TIFF 6.0: Originally "Tag [or Tagged] Image File Format", revision 6.0. (Commonly known as TIFF or TIF). Owned by Adobe.

TIFF/EP: ISO standard 12234-2, "Photography - Electronic still picture imaging - Removable memory - Part 2: Image data format - TIFF/EP".

IPTC - equivalent XMP parameters

Exif - equivalent XMP parameters

These were seen in extracts from DNG. (More are listed at ExifTool tag name documentation).

Exif namespace Exif AUX namespace
(http://ns.adobe.com/exif/1.0/) (http://ns.adobe.com/exif/1.0/aux/)

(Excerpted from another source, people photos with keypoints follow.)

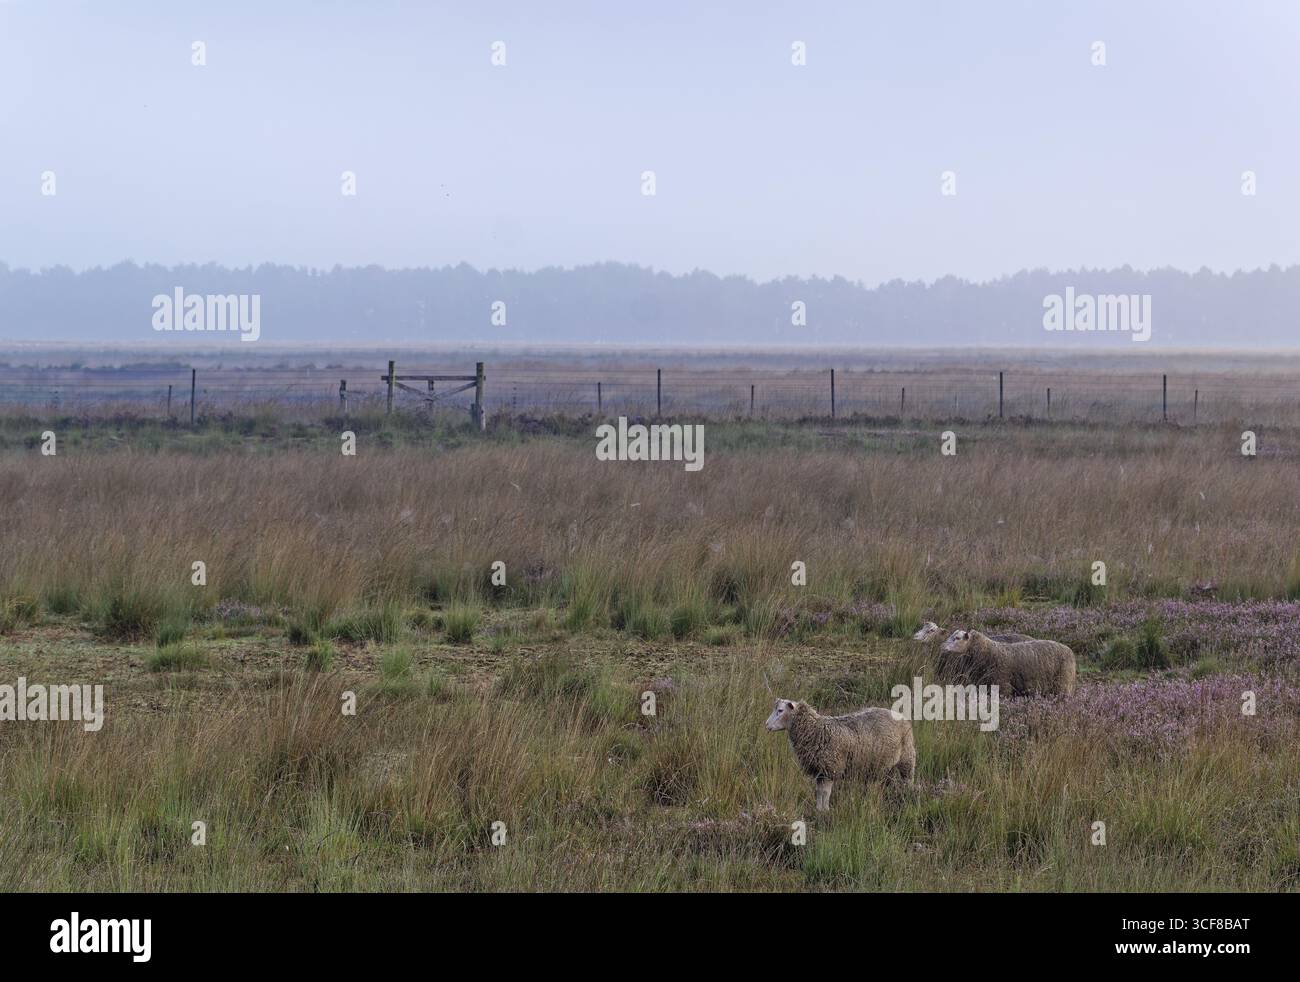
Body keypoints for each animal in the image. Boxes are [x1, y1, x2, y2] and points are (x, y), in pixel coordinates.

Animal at [765, 698, 915, 811]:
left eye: (780, 710)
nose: (766, 725)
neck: (815, 730)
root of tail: (900, 716)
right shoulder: (820, 771)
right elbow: (819, 792)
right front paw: (819, 809)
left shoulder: (830, 768)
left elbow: (825, 793)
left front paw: (825, 810)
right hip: (886, 765)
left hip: (907, 758)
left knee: (907, 780)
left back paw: (907, 797)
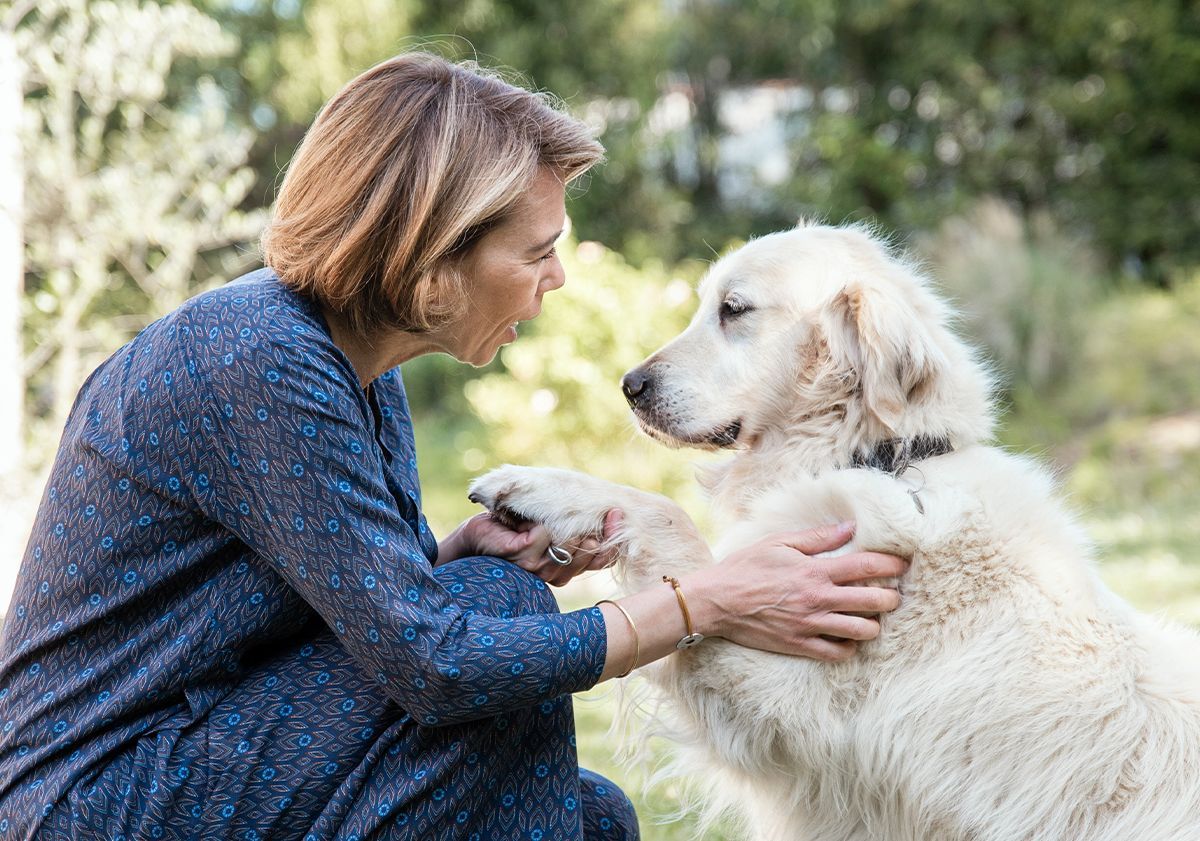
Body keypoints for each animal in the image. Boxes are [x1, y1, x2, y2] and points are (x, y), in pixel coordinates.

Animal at [465, 223, 1200, 839]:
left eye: (734, 309)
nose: (629, 386)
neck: (879, 457)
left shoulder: (784, 705)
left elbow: (667, 521)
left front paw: (538, 487)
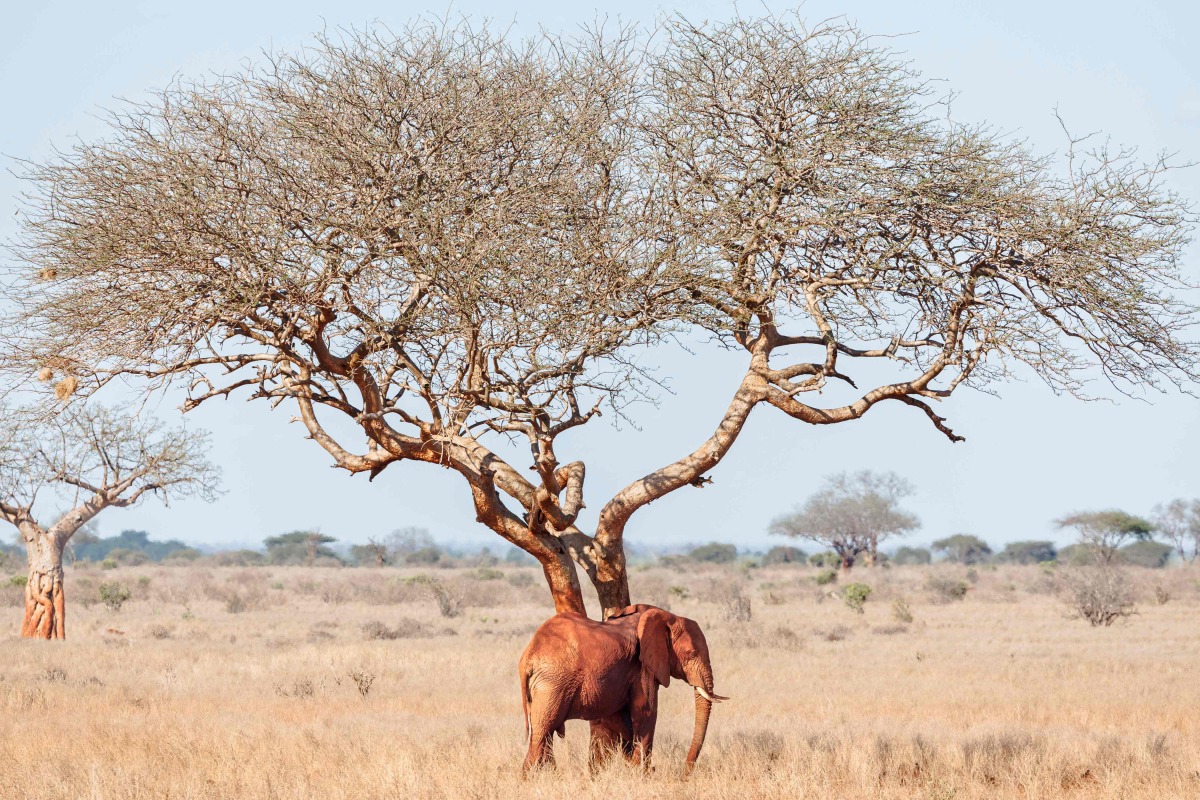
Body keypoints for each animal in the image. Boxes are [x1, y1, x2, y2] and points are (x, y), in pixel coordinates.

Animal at [513, 606, 720, 777]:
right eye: (692, 654)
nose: (685, 773)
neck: (667, 616)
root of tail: (528, 656)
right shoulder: (642, 667)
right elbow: (646, 711)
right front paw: (641, 775)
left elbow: (620, 718)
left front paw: (631, 768)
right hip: (552, 683)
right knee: (542, 732)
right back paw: (530, 780)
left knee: (544, 734)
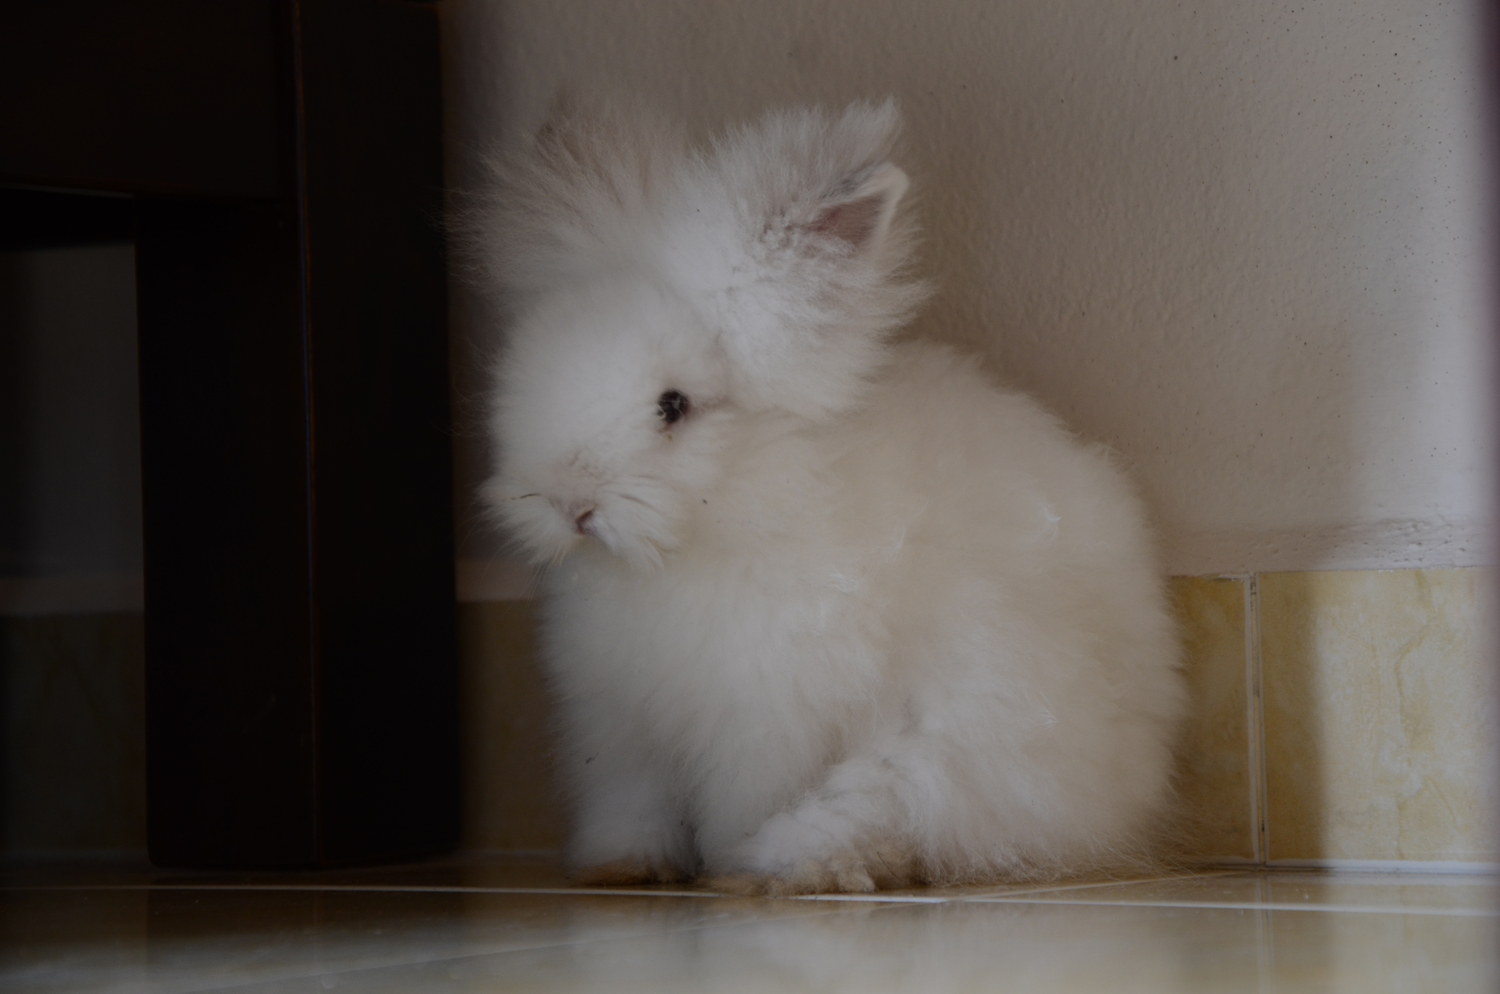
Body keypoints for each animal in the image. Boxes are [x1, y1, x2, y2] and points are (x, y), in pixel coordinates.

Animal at [467, 100, 1186, 894]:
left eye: (673, 405)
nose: (570, 505)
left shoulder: (766, 718)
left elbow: (739, 798)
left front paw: (723, 869)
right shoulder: (618, 725)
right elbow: (630, 799)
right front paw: (619, 867)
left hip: (963, 742)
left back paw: (794, 861)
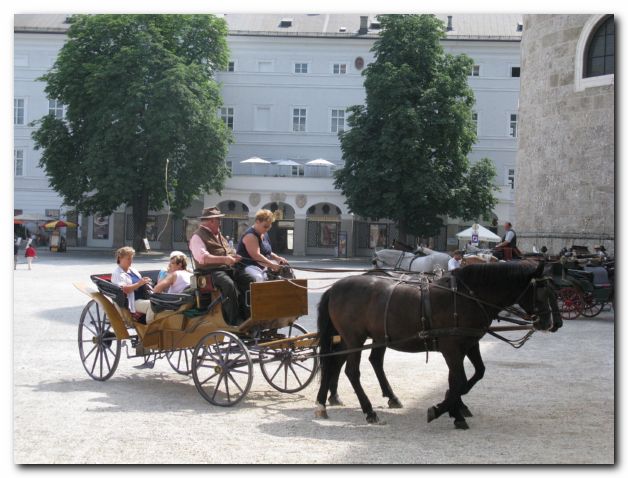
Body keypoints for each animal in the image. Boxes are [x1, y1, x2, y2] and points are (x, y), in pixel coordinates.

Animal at [316, 262, 560, 430]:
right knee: (351, 371)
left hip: (354, 338)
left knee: (335, 363)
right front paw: (442, 408)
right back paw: (367, 410)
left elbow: (474, 374)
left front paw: (454, 407)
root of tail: (336, 286)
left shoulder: (469, 344)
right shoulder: (451, 348)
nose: (552, 323)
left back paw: (324, 402)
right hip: (354, 338)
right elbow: (459, 380)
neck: (468, 297)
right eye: (542, 291)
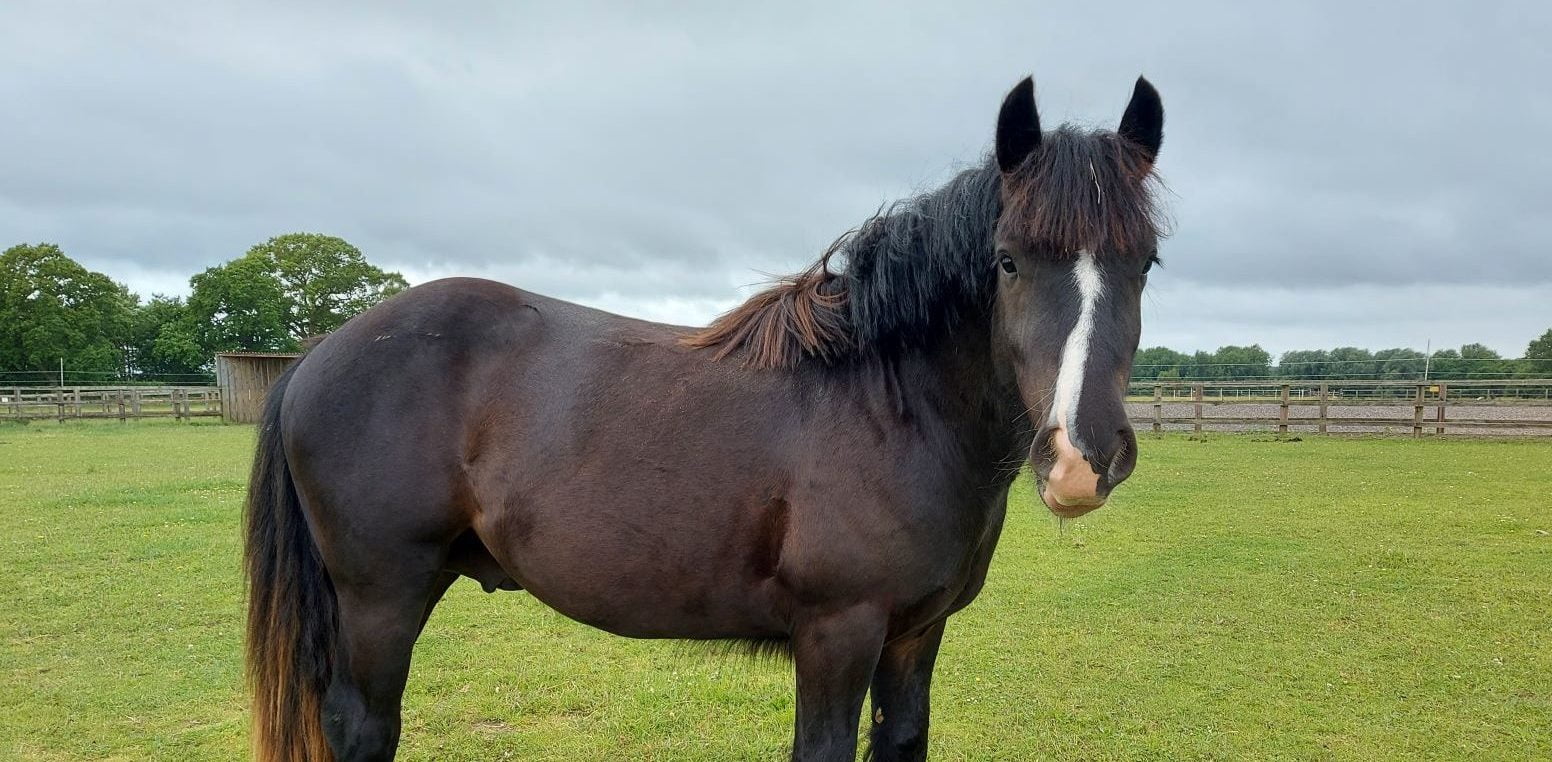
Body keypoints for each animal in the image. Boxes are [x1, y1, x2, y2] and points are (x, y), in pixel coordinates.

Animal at [245, 74, 1167, 760]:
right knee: (362, 728)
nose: (1082, 456)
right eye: (1007, 260)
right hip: (381, 597)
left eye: (1147, 262)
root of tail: (320, 356)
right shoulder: (838, 633)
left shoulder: (917, 634)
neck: (891, 405)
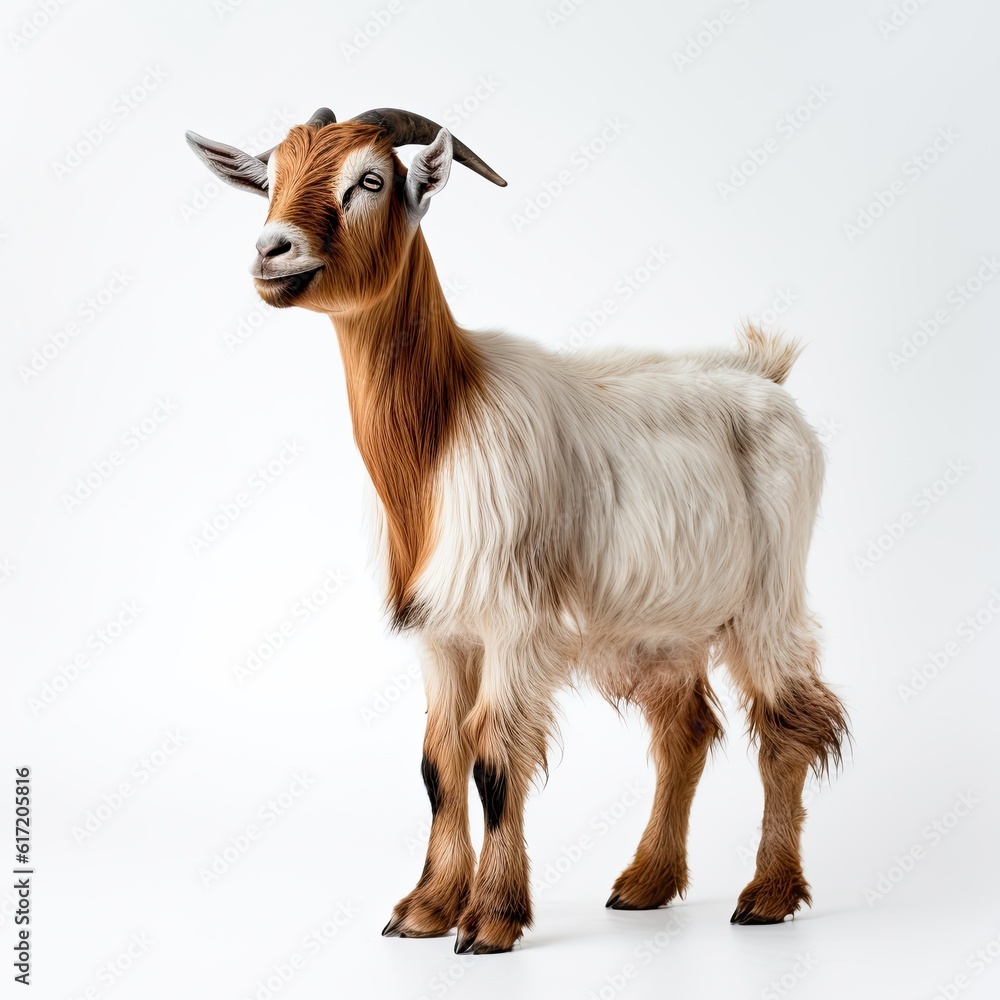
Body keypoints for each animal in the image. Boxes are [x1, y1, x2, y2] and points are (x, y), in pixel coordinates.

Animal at [187, 106, 848, 954]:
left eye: (370, 180)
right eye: (269, 177)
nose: (271, 250)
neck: (442, 432)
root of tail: (766, 375)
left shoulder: (513, 620)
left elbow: (495, 762)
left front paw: (491, 919)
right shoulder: (440, 633)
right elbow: (439, 762)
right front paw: (425, 909)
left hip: (768, 593)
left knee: (789, 724)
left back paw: (767, 894)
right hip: (660, 624)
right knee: (686, 731)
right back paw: (646, 883)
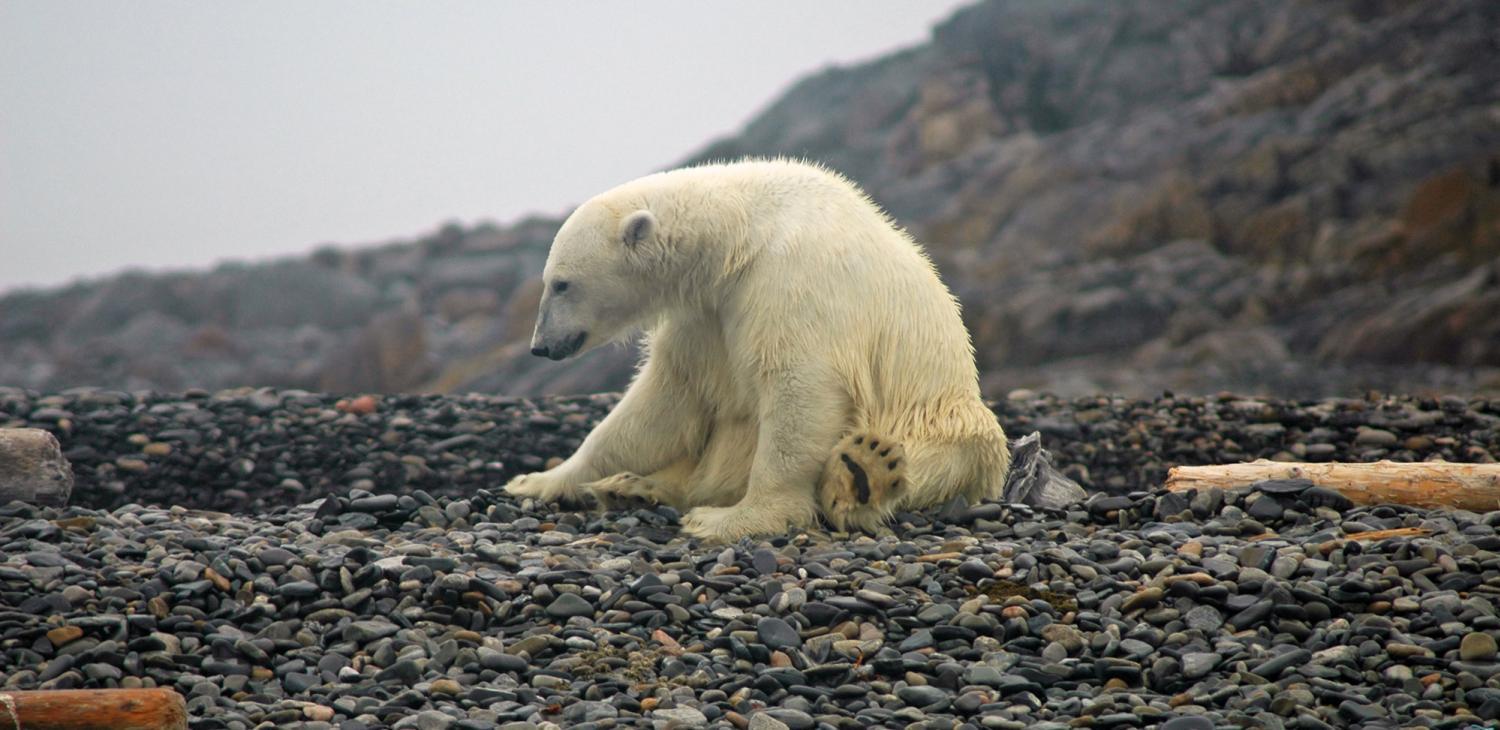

Flash (Fired, Return, Mode, Function, RedEyeMode)


Examining DNG files

A convenient way of examining DNG files, for example to see the sort of information in them, is to use a small component from the DNG SDK. Specifically, (at least in the Windows version), there are 2 files that are useful: dng_validate.exe, and its documentation dng_validate.pdf. (In fact, there are 2 versions of dng_validate.exe, and the smaller "Release" version is suitable for this purpose, and runs faster than the "Debug" version). This utility was used for all the extracts shown on this page.

It is a DOS-like command-line utility, and a suitable command-line is:
dng_validate -v a.dng > b.txt
where "a.dng" is the name of the DNG file being example, and "b.txt" is the name of a text file which the utility is to create and use for the report.